Though both Iran and Sudan have helped foment unrest in Algeria, the rise in Islamic fundamentalism in Algeria is a home-grown phenomenon. Without initial popular support from within the country, the two countries would not have been able to do much. It is equally important to note that an answer to the current Algerian crisis needs to come from within. The rise of the FIS would have occurred regardless of what Iran or Sudan did.
The authorities need to decide if a dialogue with the FIS is worth pursuing, and under what conditions. During a transitional period, a government of national unity comprised of members of all the major parties could be formed (without excluding the FIS). But, ultimately, free elections need to take place with the understanding that, should the FIS, for example, get to power, it cannot alter or amend the constitution in order to turn Algeria into an Islamic state and abolish the multiparty system.
This may go a long way toward ensuring that commitment of the FIS to democracy is not one election deep. Such a scenario was apparently considered by the authorities prior to the canceling of the elections in January of last year, but the risks were deemed too great.
The second major issue that the government needs to address is economic, but it cannot do so until the political situation is resolved. Bankers, potential investors, and multilateral institutions would prefer to see some political stability before they commit to a serious economic package. Given that poverty, unemployment, lack of housing, and other conditions abetted the rise of Islamic fundamentalism, it seems logical to search for solutions that would address these economic ills first. At the moment, the Algerian government has no clear program of economic reform to address these problems.

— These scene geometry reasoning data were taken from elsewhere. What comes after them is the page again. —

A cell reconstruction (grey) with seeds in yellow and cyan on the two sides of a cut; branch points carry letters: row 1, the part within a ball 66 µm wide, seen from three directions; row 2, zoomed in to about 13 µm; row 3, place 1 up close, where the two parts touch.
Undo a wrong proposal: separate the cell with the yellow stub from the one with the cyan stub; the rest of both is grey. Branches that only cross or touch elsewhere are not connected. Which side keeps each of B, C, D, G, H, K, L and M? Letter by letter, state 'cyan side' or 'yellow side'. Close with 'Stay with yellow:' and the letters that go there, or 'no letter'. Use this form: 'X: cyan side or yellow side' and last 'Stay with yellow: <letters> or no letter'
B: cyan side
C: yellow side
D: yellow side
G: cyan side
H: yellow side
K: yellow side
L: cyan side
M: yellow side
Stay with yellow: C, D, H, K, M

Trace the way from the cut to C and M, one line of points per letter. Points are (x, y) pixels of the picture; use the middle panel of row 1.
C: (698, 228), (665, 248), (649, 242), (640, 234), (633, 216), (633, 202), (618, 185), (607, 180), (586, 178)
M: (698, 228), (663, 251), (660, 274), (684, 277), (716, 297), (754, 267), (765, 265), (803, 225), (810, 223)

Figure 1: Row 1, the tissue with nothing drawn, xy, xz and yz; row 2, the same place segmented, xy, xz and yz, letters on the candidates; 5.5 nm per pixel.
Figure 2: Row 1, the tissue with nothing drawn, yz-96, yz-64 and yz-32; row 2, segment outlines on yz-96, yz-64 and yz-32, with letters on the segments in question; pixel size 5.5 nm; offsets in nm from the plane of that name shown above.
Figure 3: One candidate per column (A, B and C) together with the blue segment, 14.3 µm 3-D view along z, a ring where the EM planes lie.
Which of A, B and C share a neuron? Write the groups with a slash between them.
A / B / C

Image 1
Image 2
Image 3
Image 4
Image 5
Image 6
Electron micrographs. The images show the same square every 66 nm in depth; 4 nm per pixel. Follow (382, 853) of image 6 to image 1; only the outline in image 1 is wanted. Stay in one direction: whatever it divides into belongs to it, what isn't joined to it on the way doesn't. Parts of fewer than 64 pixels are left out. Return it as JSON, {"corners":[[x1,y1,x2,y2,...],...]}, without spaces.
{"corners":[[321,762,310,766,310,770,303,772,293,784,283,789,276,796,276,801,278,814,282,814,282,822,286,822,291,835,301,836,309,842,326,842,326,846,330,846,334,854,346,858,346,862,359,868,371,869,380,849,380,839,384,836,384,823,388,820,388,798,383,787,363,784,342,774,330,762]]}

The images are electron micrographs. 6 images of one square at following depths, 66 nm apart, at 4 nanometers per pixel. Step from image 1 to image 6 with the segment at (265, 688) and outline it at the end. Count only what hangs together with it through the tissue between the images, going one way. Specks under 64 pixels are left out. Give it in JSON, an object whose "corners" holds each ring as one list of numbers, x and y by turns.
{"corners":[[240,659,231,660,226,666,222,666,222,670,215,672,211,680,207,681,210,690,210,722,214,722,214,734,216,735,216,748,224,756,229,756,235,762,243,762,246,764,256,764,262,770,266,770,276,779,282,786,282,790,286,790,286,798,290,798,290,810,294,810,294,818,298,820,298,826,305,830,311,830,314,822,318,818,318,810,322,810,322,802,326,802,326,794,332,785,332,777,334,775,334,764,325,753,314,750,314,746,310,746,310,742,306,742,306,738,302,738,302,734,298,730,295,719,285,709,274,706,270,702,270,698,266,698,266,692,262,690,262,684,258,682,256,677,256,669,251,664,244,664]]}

The only way out of this economic quagmire is a shock-therapy approach. It is no service to delay the necessary legislation to have the government sell most of the public sector to the private sector and open the economy to foreign investment, regardless of its source and the sector in which it is used. Foreign capital ought to be looked at as complementing domestic resources, not competing with them. Besides, since Europe has effectively closed its doors to immigration from North Africa, Algeria does not have much choice in the matter. It is impossible to continue to rely on more borrowing from foreign banks when the debt service is already choking any future economic growth prospects.
If the Algerian authorities decide to adopt a shock-therapy approach similar to that of Poland, European companies could be the first to benefit by setting up shop in Algeria.
The above proposals can only work if there is a complete commitment to follow through on both the political and economic fronts. Failure to do so would further worsen the outlook for Algeria and may, in the end, push the country to the brink of a civil war.